Are Killing Horizon and Stationary Limit Surface the same?

[Elnur Hajiyev]

Yes, v is a vector field that is null on a timelike surface!

Let's consolidate two points made in the last few posts.

1) Even though a Killing horizon is null, a Killing horizon is not necessarily an event horizon. This is illustrated by the example given by martinbn, and by the example on page 245 of Carroll.

2) If a hypersurface is defined by a vector field being null, the hypersurface itself does not have to be null! This true for the vector field v cooked up by me above, and it is true for Killing vector field $\partial_t$ of Kerr spacetime. The stationary limit for Kerr is defined by $\partial_t$ being null, but this hypersurface is actually timilike! Consequently, the stationary limit is not a Killing horizon. On page 244, Carroll state this:

"In Kerr, the hypersurface on which $\partial_t$ becomes null is actually timelike, so is not a Killing horizon."

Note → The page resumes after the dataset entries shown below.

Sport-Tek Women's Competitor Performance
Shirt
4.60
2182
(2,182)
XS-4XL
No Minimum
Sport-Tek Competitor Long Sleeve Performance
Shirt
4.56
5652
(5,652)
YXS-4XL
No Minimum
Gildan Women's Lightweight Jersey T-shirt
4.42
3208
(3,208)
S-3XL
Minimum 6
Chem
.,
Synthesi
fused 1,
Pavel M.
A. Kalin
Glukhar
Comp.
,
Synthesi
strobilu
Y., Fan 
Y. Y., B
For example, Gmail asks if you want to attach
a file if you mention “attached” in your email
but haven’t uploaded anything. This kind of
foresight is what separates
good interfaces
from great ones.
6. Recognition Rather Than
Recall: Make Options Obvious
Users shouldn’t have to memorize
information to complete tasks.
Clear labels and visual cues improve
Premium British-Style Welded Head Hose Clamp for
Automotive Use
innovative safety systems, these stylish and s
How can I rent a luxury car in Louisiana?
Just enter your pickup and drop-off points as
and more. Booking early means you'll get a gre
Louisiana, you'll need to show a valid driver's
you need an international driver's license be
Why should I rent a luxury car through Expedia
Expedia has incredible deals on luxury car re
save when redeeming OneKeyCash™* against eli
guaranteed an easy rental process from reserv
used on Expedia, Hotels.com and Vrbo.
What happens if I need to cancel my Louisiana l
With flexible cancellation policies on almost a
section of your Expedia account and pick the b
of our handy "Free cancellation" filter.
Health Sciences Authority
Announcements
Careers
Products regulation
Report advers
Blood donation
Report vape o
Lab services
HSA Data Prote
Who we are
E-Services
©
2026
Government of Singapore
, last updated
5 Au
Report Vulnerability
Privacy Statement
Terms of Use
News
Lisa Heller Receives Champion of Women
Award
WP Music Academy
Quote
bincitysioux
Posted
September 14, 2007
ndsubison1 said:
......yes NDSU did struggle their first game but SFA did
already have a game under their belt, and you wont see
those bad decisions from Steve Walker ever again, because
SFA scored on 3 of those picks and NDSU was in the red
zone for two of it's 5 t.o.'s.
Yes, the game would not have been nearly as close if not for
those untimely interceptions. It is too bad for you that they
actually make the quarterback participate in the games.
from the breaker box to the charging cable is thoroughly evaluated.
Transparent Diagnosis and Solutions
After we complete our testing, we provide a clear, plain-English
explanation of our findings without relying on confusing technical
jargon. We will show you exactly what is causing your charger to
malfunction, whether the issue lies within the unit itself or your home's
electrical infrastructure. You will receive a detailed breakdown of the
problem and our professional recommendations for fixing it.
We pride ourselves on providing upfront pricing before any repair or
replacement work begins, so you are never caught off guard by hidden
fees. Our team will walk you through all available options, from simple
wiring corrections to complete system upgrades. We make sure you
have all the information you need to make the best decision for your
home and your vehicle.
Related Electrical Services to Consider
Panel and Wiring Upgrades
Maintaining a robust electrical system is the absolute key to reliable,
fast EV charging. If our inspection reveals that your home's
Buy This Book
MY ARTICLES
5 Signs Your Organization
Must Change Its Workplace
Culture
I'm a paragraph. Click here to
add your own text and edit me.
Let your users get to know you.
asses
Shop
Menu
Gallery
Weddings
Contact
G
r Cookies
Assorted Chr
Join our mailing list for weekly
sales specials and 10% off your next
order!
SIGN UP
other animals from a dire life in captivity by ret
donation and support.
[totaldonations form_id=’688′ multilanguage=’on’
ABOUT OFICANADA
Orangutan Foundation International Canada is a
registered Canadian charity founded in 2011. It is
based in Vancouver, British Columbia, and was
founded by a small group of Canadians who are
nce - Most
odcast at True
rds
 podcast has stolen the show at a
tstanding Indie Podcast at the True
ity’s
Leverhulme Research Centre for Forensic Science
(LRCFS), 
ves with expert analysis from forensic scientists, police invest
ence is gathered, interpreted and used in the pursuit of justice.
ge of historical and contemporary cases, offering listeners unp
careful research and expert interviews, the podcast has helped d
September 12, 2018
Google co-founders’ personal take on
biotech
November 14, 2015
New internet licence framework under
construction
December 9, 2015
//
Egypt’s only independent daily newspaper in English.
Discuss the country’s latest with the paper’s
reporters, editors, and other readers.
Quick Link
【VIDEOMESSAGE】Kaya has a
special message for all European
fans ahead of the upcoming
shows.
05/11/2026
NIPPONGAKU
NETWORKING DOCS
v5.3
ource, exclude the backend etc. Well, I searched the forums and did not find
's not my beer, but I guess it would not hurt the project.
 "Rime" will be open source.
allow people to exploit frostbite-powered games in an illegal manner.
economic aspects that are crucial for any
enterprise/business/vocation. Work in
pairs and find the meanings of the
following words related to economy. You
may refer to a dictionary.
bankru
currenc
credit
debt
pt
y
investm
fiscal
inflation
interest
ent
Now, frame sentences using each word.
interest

Thank you. Now I know stationary limit surface is not a killing horizon and verified the definition of a killing horizon thanks to you(have learned it doesn't have to be an event horizon). But now I am trying to understand, why is "killing horizon" so important? Beside being an event horizon in some metrics what does it mean geometrically(or physically or intuitively). Or was it killing horizon to mean "once crossed it is impossible to return" thing since beginning and when we move avay from Schwarzschild metric, begin to analyze Kerr metric, these notations have became different and this statement have not been true for event horizon? Did I get it right?